REDCapRITS also works with the data export script (a.k.a., syntax file) supplied by REDCap. Here is an example of its usage:

# Run the data export script supplied by REDCap. 
# This will create a data.frame of your records called 'data'
source("/path/to/data/ExampleProject_R_2018-06-03_1700.r", chdir = TRUE)

# Get the metadata
metadata <- read.csv("/path/to/metadata/ExampleProject_DataDictionary_2018-06-03.csv")

# Split the tables
REDCapRITS::REDCap_split(data, metadata)

SAS

  1. Download the data, SAS code to load the data, and the data dictionary from REDCap.
  2. Run the SAS code provided by REDCap to import the data.
  3. Run the RECapRITS macro definitions in the source editor or using %include.
  4. Run the macro call %REDCAP_READ_DATA_DICT() to load the data dictionary into your SAS session, pointing to the file location of your REDCap data dictionary.
  5. Run the macro call %REDCAP_SPLIT(). You will have an output dataset for your main table as well as for each repeating instrument.

Examples

Please follow the instructions from REDCap on importing the data into SAS. REDCap provides the data in a csv format as well as bat and sas files. The instructions are available when exporting the data from the REDCap web interface. If you do not use the pathway mapper (bat file) provided, you will need to go into the sas file provided by REDCap and alter the file path in the infile statment (Line 2).

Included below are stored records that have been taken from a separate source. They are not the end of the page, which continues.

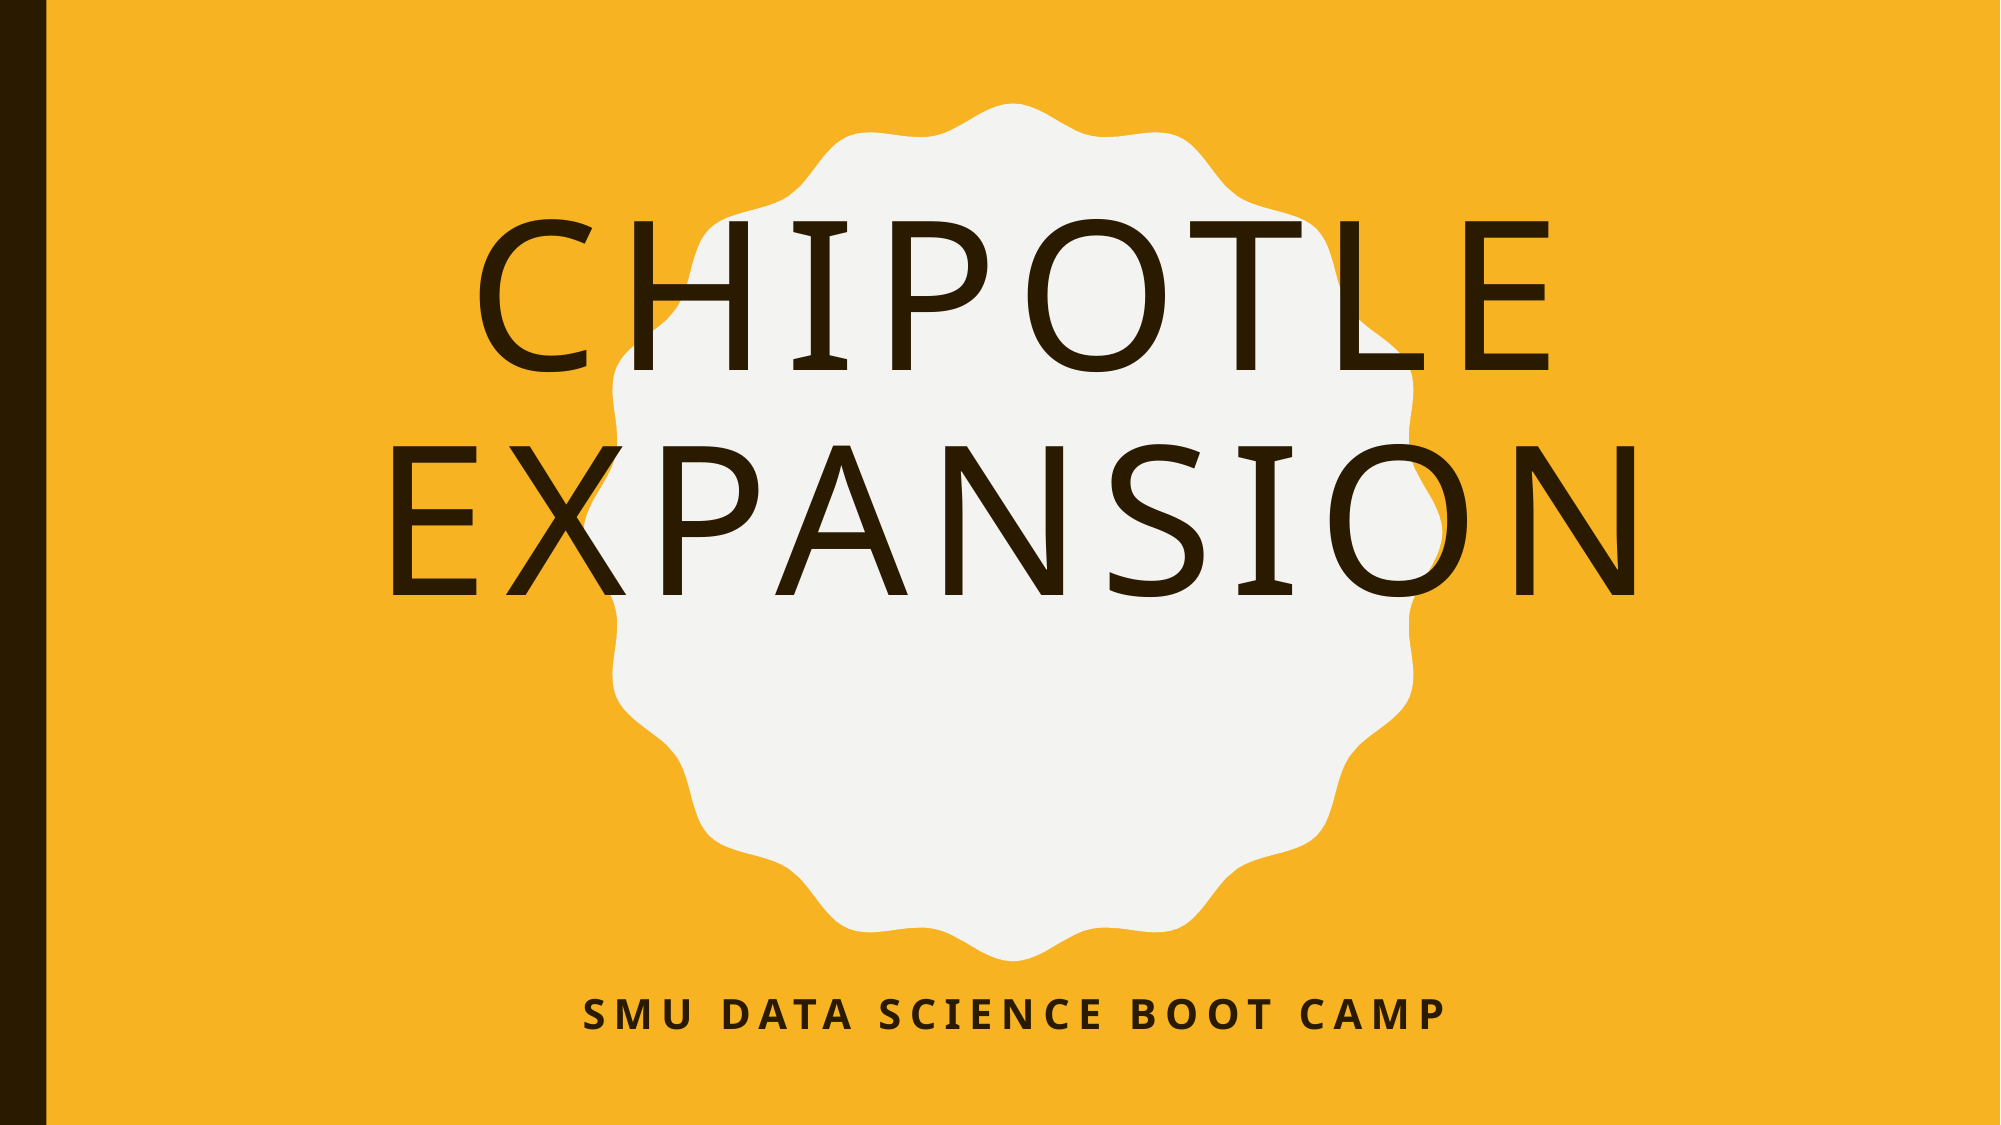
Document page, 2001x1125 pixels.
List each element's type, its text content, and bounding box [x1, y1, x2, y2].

title Chipotle Expansion [176, 180, 1870, 902]
subtitle SMU Data Science Boot Camp [363, 980, 1684, 1103]
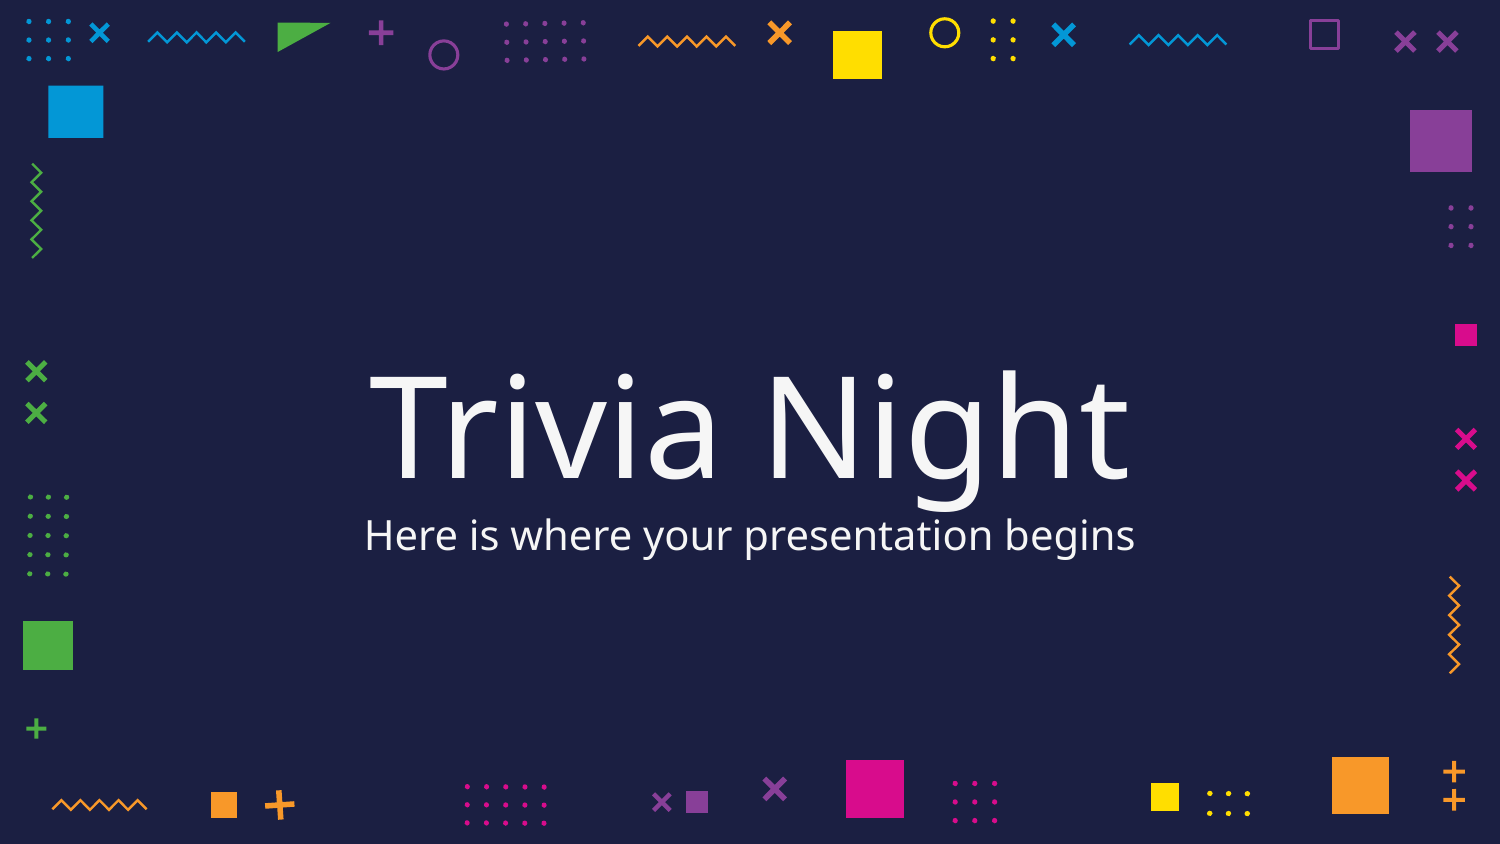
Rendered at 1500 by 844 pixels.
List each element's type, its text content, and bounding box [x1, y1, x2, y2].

* Run the program to import the data file into a SAS dataset;
%INCLUDE "c:\path\to\data\ExampleProject_SAS_2018-06-04_0950.sas";

* Run the MACRO definitions from this repo;
%INCLUDE "c:\path\to\macro\REDCap_split.sas";

* Read in the data dictionary;
%REDCAP_READ_DATA_DICT(c:\path\to\data\ExampleProject_DataDictionary_2018-06-04.csv);

* Split the tables;
%REDCAP_SPLIT();

Issues

Suggestions and contributions are more than welcome! Please feel free to create an issue or pull request.

About REDCap

This code was written for REDCap electronic data capture tools [2]. Code for this project was tested on the REDCap instance hosted at Spectrum Health, Grand Rapids, MI. REDCap (Research Electronic Data Capture) is a secure, web-based application designed to support data capture for research studies, providing 1) an intuitive interface for validated data entry; 2) audit trails for tracking data manipulation and export procedures; 3) automated export procedures for seamless data downloads to common statistical packages; and 4) procedures for importing data from external sources.

References

[1] Henderson and Velleman (1981), Building multiple regression models interactively. Biometrics, 37, 391--411. Modified with fake data for the purpose of illustration

[2] Paul A. Harris, Robert Taylor, Robert Thielke, Jonathon Payne, Nathaniel Gonzalez, Jose G. Conde, Research electronic data capture (REDCap) A metadata-driven methodology and workflow process for providing translational research informatics support, J Biomed Inform. 2009 Apr;42(2):377-81.